Molecular phenotype matrices #
Data Processing:
The raw data were aligned using the STAR-WASP pipeline, which utilizes the reference file available at ftp: /ftp_fgc_xqtl/ref-data/ROSMAP_rnaseq/ref/GRCh38_full_analysis_set_plus_decoy_hla.noALT_noHLA_noDecoy_ERCC.fasta.chrom.size
and /ftp_fgc_xqtl/ref-data/ROSMAP_rnaseq/ref/ZOD14598_AD_GRM_WGS_2021-04-29_all.recalibrated_variants.leftnorm.filtered.AF.WASP.vcf.gz
The alignment results was processed via ADSP FGC xQTL pipeline, splicing QTL module, using two packages, leafCutter and psichomics. Within the 1141 samples, 95310 intron clusters were found by leafCutter and 176917 different alternative splicing event were found by psichomics.
For leafCutter, the recipe of chromosome seperated phenotype matrices can be found at BU cluster: /restricted/projectnb/casa/skandoi/ROSMAP_DLPFC/PDP_leafcutter/leafcutter_bam_intron_usage_perind.counts.gz_raw_data.qqnorm.formated.bed.processed_phenotype.per_chrom.recipe
. The recipe and matrices can be found on FTP server: /ftp_fgc_xqtl/projects/rna-seq/BU/ROSMAP_DLPFC/sQTL/phenotype_preprocessing/
The phenotype matrices are processed bed format files, with chr, start, end, ID and sample IDs as column names, each row represents one intron cluster and the values are intron usage ratio (for details please check
leafCutter publication ).
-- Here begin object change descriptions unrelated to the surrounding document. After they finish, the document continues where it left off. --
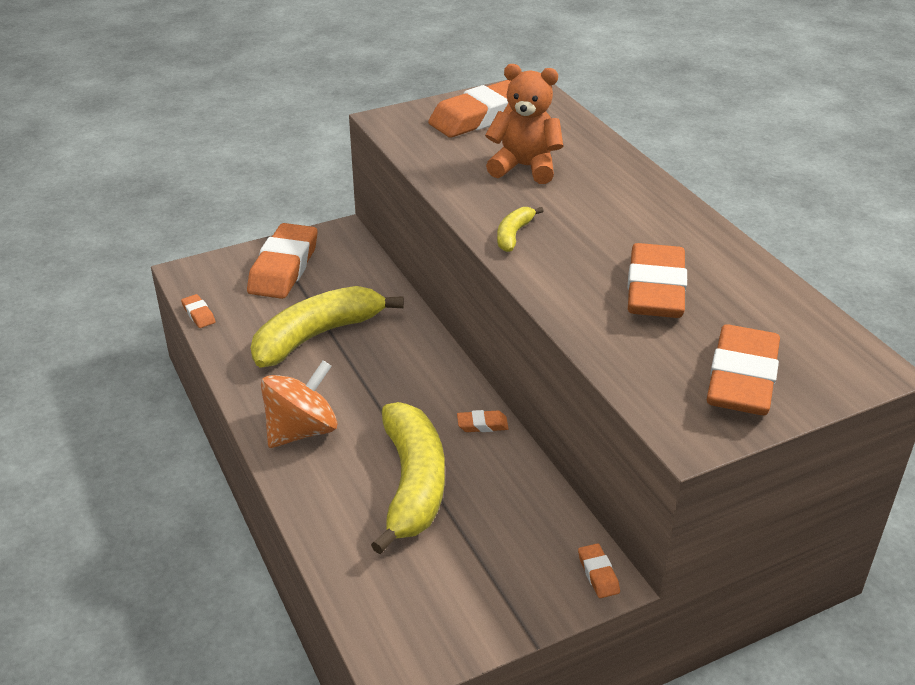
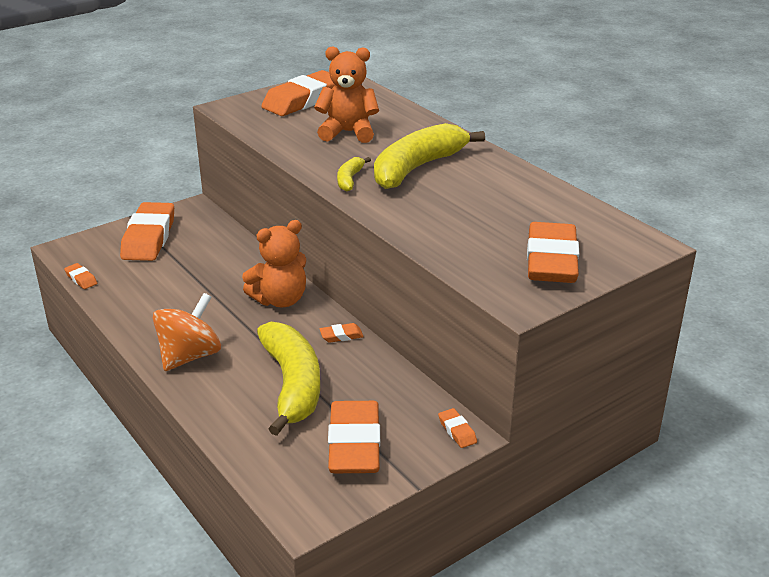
camera: 10 degrees left, 5 degrees down
(317, 336) = (188, 285): yellow banana -> yellow banana (417, 168)
(419, 367) = (280, 300): none -> orange teddy bear
(655, 290) = (471, 207): orange eraser -> orange eraser (354, 444)

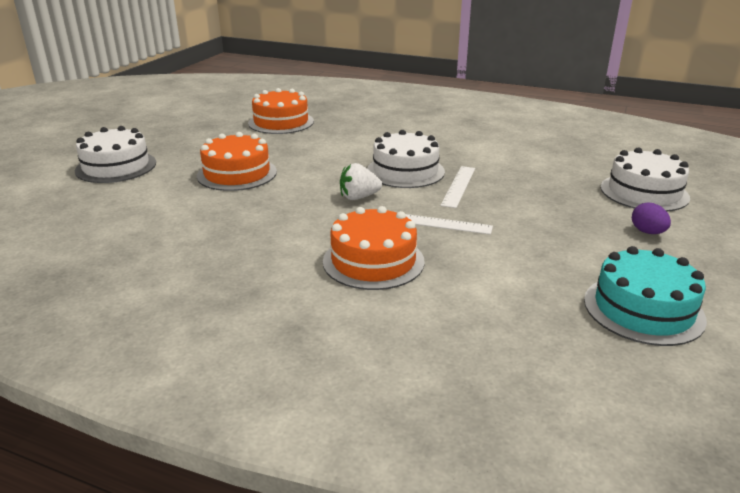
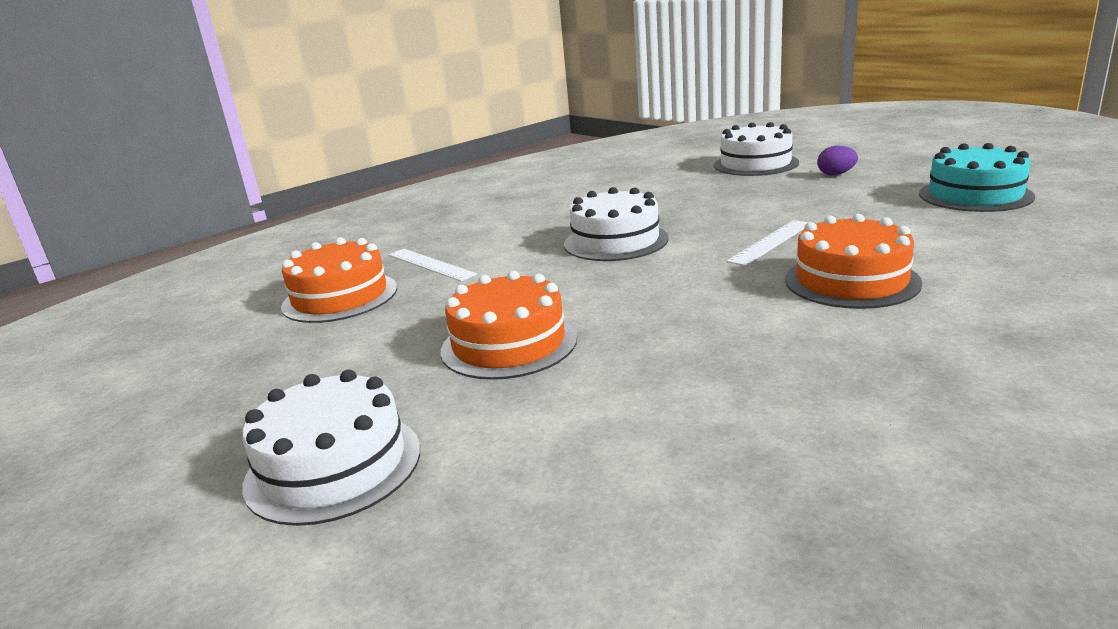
camera: 60 degrees left, 5 degrees down
(358, 197) = (670, 272): white strawberry -> none
(458, 186) = (682, 222): white ruler -> white ruler (430, 264)

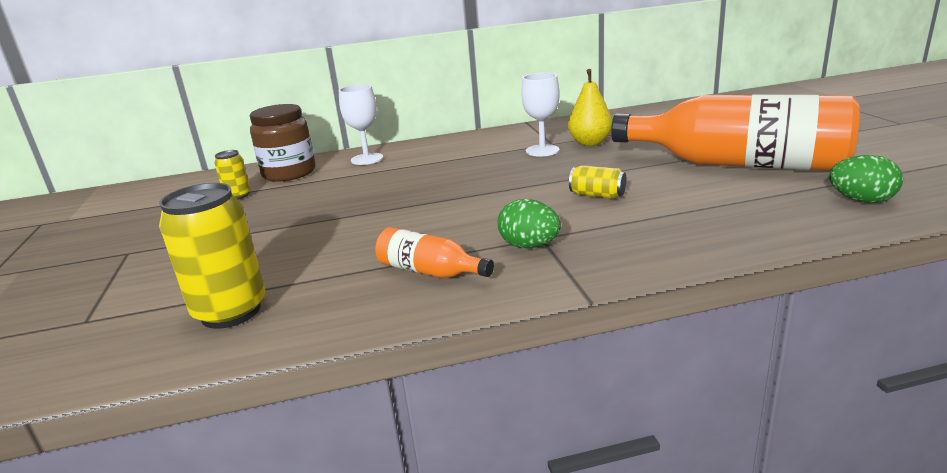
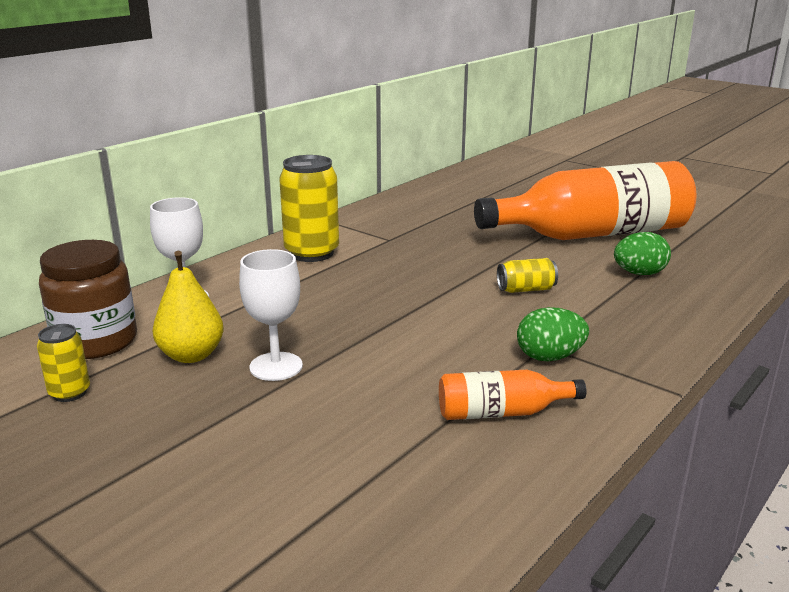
camera: 40 degrees left, 0 degrees up
(231, 312) = (359, 538): yellow can -> yellow can (312, 253)
(542, 150) = (393, 250): white goblet -> white goblet (276, 366)
(590, 143) = (428, 232): yellow pear -> yellow pear (191, 355)
(861, 200) = (720, 252): green egg -> green egg (639, 273)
The ID of leafcutter phenotype will be like [chromosome]:[intron_start]:[intron_end]:clu_[cluster No.][strandness]:[gene mapped for this intron cluster], for example: chr14:19062466:19064583:clu_26162+:ENSG00000225210
For psichomics, the recipe of chromosome seperated phenotype matrices can be found at CU cluster: /mnt/mfs/hgrcgrid/homes/xc2610/psichomics_rerun2/pheno/ROSMAP_psichomics_bed_recipe.txt
.
The phenotype matrices are processed bed format files, with chr, start, end, ID and sample IDs as column names, each row represents one alternative splicing event and the values are percent spliced in value (for details please check
psichomics publication ). The ID of psichomics phenotype will be like [Alternative splicing event type][chromosome][strandness][splicing locations depend on event type][gene mapped for this splicing event], for example: SE_10_+_135559_179994_180128_209889_ENSG00000015171
Links to omics data analysis notebooks #
splicing phenotype pre-processing #
The splicing related phenotype data were generated via the following workflow: splicing_phenotype_preprocessing
Exploratory analysis #
- Data_Information.ipynb provides data description and sample overlap checking between ROSMAP DLPFC RNAseq Bulk Brain and ROSMAP WGS.